My heart sunk, but I continued to pursue my goal, squirreling away my babysitting earnings. I didn’t need to be mathematically gifted, however, to figure out that I would graduate before accumulating enough to buy one.
In my junior year, the school announced a change in policy. Letters would be awarded for significant academic achievement. When I took second place in the state’s math competition, I crossed my fingers and hoped. At the next assembly, my name was called and I became the first student in our school to win a letter for academic achievement.
The story should have had a happy ending, but my mother dashed my hopes. She told me that the jacket was made for guys and unfitting for a young woman. No amount of argument would change her mind. I placed the letter in my treasure box, where it still remains today.
A red jacket wouldn’t make me an athlete or a member of the popular crowd. Still, I longed for the pride of representing my school and displaying the letter signifying my achievement.
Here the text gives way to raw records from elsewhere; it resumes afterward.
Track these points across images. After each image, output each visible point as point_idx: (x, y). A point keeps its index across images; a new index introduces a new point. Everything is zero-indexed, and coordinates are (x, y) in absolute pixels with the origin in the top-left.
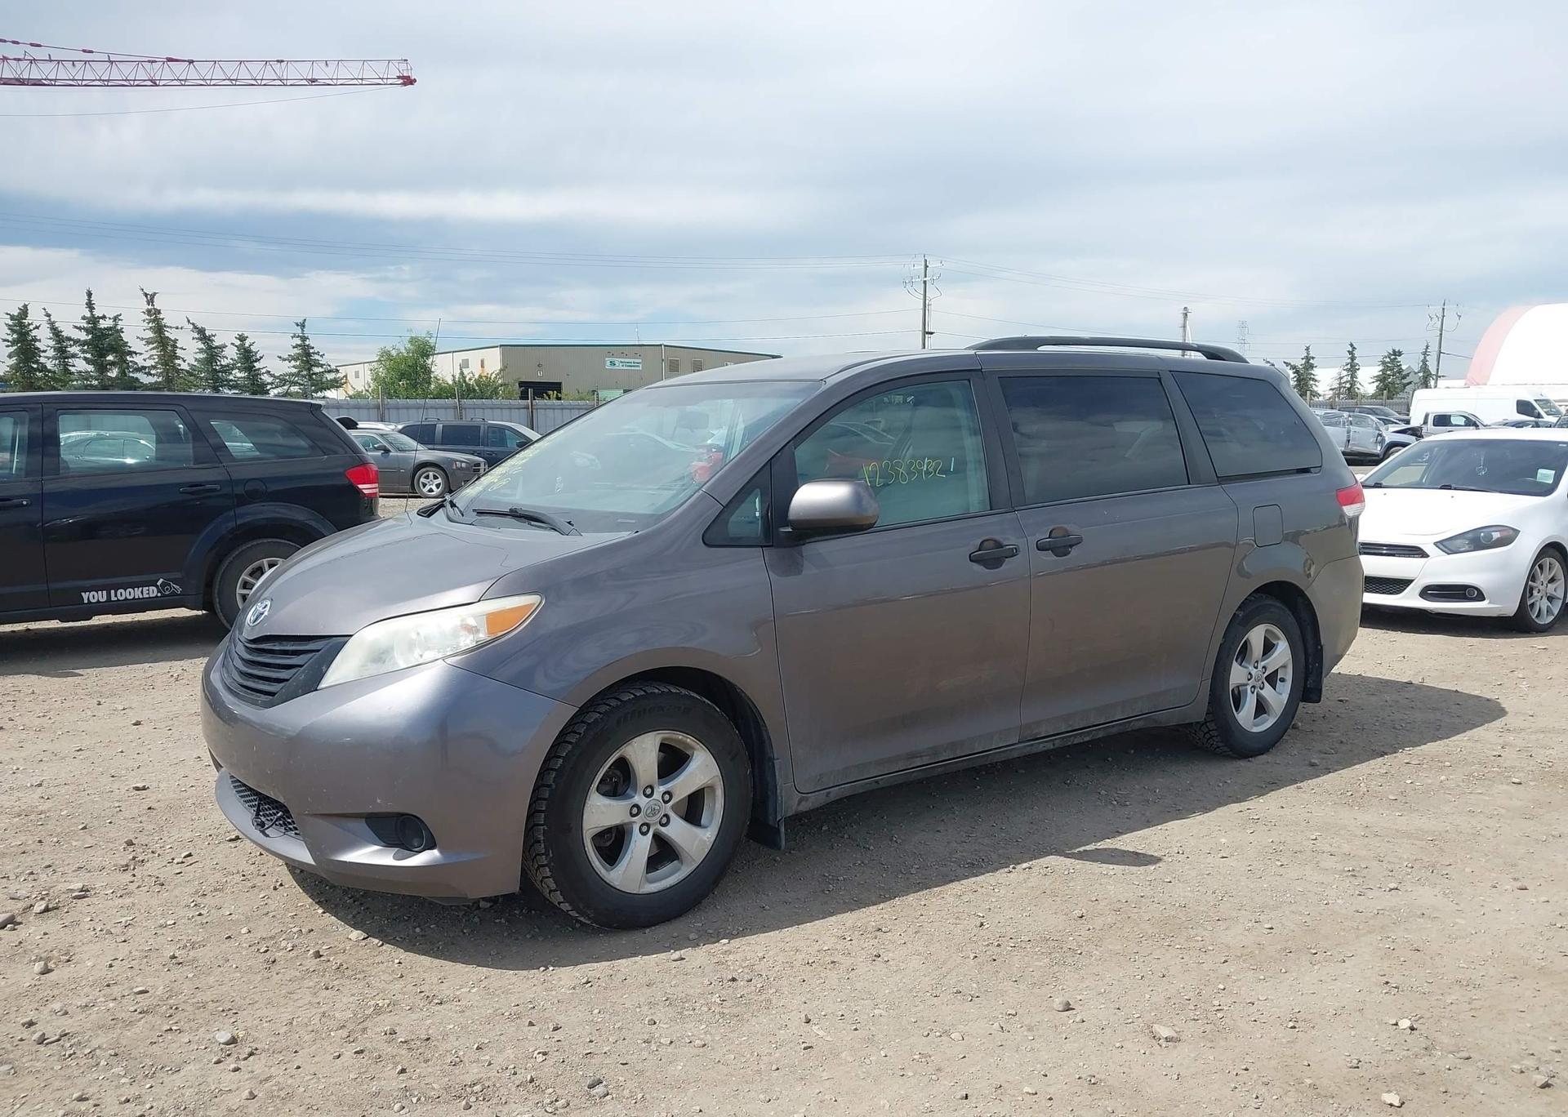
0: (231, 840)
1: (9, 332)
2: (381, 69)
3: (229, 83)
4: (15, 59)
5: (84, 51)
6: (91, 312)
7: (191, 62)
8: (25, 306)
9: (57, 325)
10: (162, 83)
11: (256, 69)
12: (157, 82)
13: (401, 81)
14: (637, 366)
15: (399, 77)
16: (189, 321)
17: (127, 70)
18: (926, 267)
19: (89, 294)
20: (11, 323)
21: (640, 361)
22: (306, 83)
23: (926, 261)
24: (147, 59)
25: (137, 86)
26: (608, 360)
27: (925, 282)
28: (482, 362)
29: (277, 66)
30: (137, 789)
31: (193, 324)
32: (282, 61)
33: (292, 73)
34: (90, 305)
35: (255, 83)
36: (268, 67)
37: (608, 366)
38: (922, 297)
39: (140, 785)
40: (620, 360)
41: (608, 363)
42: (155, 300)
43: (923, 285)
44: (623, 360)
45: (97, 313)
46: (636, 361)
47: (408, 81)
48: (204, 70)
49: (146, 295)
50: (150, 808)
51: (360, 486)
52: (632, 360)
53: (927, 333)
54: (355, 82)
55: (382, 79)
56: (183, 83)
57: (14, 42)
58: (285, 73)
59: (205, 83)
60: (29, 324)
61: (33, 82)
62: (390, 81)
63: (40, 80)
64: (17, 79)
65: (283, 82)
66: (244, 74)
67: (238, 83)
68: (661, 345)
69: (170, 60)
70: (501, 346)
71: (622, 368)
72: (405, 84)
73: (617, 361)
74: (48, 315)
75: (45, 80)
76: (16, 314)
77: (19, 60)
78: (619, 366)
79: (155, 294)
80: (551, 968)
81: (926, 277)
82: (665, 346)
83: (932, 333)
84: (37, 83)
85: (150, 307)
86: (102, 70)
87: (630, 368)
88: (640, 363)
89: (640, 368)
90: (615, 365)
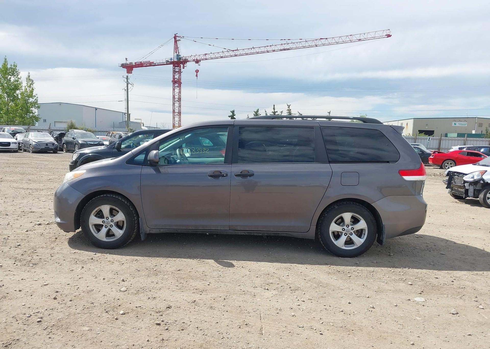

I understand the enthusiasm of students wearing crimson Alabama apparel or sporting symbols of “purple pride”. Most of us enjoy that sense of belonging. I eventually acquired a few pieces of college attire, but the longing for that jacket remained. I was in my forties, when I took the letter from my treasure box and gently affixed it to an old red blazer. At first, I just wore it in the house, then for a couple of evening walks. Finally I got brave and wore it on a trip to the grocery store. Nobody pointed or stared, but I began to feel a bit silly. I was hundreds of miles from my high school and years removed from that object of my desire. When I returned home, I removed the letter from my blazer and returned it to my treasure box.
Here, the whole community shares in college pride. Purple Pride markers adorn front lawns and cars wear TTU bumper stickers. Last week, Calico purchased sweat jackets for each of us and affixed school letters to them. I can’t wait for an opportunity to wear mine.